Essentiality of a specific cellular terrain for growth of axons into a spinal cord lesion.

To date, there are no reports of growth of significant numbers of axons into or across a lesion of the mammalian spinal cord. However, recent studies showing that CNS axons will grow into PNS environments indicate that comparable growth into spinal cord lesions could be achieved if ischemic necrosis could be prevented and the lesion site repopulated by astrocytes and ependymal cells rather than by the macrophages, lymphocytes, and fibroblasts that generally accumulate at sites of CNS injury. To examine this possibility, we made a laminectomy at T5 in rats and crushed the spinal cord for 2 s with a smooth forceps (leaving the dura mater intact to prevent ingrowth of connective tissue). At 1 week, the lesion was filled with mononuclear cells, degenerating nerve fibers, and capillaries that were oriented parallel to the long axis of the spinal cord.

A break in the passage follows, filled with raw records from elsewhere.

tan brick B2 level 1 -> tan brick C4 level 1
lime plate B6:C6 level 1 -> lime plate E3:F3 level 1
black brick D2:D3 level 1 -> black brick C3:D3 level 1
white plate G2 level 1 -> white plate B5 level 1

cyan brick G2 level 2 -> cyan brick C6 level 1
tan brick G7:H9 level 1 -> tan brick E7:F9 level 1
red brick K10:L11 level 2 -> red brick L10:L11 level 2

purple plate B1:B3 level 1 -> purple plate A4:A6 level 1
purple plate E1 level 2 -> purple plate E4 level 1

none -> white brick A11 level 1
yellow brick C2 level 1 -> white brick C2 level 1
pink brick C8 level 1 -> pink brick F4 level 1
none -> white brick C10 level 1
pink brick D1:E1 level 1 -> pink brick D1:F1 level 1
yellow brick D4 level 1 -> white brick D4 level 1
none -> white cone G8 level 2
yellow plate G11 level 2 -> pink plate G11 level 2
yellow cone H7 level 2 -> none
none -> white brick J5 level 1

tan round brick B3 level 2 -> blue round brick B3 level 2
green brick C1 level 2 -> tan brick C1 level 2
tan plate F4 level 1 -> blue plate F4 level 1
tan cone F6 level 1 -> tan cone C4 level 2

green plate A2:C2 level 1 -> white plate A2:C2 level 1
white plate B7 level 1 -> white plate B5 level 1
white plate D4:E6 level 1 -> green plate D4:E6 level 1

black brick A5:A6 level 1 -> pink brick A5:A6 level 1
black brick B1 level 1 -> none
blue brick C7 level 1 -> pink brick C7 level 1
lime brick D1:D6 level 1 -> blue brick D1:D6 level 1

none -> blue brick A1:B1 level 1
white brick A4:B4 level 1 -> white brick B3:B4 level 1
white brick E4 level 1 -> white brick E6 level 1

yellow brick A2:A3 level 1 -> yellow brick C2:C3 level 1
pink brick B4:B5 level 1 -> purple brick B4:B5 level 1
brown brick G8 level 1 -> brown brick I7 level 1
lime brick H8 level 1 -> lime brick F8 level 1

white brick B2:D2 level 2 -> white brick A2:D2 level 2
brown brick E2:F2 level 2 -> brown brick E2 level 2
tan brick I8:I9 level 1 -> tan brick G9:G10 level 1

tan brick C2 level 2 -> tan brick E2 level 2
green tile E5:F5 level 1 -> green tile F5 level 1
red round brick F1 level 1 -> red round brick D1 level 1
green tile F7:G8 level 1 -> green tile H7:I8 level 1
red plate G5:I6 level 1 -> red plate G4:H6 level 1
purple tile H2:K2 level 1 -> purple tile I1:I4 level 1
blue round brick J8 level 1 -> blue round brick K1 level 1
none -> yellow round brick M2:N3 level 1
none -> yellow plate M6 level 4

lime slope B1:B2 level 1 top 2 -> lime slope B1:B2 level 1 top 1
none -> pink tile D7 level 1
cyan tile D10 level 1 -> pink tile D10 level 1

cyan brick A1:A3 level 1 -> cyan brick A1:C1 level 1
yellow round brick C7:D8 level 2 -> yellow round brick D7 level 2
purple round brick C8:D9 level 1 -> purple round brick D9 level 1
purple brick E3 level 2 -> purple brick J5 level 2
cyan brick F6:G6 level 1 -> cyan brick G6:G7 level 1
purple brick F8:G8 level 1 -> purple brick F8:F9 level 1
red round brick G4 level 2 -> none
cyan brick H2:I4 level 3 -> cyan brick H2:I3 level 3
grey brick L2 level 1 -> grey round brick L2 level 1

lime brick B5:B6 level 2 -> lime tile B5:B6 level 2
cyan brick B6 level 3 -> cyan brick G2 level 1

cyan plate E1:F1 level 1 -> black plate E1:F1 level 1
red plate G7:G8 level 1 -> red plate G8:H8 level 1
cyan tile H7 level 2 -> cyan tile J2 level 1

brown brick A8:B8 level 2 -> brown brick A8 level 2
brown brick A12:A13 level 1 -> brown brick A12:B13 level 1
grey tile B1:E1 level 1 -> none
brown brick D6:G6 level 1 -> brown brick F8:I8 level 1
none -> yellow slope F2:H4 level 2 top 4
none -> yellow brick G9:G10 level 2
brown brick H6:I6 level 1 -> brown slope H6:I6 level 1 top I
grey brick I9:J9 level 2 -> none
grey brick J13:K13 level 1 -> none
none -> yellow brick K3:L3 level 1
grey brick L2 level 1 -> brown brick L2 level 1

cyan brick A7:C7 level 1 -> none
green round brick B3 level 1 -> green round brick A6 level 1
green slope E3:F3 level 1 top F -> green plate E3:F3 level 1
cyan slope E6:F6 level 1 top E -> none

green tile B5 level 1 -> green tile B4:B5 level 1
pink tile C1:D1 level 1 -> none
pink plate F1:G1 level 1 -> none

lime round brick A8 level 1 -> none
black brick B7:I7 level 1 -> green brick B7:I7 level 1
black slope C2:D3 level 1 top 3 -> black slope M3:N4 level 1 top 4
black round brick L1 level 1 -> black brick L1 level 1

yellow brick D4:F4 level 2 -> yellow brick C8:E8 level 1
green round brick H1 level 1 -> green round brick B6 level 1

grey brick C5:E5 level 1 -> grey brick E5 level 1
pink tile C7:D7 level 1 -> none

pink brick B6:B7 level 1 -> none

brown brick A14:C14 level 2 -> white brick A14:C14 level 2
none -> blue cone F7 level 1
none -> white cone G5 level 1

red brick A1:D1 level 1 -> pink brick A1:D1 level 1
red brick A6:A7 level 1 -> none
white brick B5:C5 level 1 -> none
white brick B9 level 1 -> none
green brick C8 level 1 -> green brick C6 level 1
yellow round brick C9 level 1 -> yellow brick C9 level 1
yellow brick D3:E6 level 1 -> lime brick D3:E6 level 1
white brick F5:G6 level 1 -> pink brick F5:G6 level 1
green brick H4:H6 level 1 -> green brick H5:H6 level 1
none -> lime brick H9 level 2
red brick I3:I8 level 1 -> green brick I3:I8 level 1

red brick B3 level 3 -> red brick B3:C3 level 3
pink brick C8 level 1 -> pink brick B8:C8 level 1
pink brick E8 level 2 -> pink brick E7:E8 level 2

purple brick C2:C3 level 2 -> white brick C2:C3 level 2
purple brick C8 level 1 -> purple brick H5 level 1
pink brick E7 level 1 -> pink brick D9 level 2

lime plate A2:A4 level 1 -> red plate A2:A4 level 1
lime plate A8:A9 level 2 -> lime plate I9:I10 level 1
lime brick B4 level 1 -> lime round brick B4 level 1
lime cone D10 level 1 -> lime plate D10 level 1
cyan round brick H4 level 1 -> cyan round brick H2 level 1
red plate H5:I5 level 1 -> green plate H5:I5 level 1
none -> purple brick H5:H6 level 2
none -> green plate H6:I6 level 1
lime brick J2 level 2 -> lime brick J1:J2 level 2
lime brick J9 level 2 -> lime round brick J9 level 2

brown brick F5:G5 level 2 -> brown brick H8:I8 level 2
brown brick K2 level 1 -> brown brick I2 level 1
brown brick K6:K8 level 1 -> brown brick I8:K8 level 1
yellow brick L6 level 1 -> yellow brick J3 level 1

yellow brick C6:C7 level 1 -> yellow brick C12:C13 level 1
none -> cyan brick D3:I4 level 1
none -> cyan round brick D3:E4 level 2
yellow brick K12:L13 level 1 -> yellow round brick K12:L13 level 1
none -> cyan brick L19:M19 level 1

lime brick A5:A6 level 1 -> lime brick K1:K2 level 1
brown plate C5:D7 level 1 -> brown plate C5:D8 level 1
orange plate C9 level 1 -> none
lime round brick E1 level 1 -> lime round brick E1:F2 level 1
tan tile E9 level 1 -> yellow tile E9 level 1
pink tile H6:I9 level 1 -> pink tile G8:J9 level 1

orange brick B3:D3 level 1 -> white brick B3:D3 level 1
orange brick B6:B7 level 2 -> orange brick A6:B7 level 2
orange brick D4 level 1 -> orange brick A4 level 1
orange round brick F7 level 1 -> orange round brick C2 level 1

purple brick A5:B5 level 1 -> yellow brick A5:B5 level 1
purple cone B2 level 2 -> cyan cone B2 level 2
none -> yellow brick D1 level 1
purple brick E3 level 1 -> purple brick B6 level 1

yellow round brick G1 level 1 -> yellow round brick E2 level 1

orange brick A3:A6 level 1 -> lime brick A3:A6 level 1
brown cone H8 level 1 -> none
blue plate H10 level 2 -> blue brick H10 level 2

By 2 weeks, longitudinally oriented cords of ependymal cells and astrocytes had migrated into the lesion from the adjacent spinal cord, and similarly oriented nerve fibers had begun to grow into the lesion along these capillaries and cellular cordons. The mononuclear cells had now assumed phagocytic activity and were engorged with myelin and other cellular debris. After 3 weeks, the astrocytes had elaborated thick cell processes. The nerve fibers in the lesion were still oriented longitudinally but had increased in number and were often arranged in small fascicles. These observations provide the first histological evidence of growth of nerve fibers into a lesion of the rat spinal cord. We conclude that the intrinsic regenerative capacity of the spinal cord can be expressed if ischemic necrosis and collagenous scarring are prevented and the spinal cord parenchyma is first reconstructed by its nonneuronal constituents.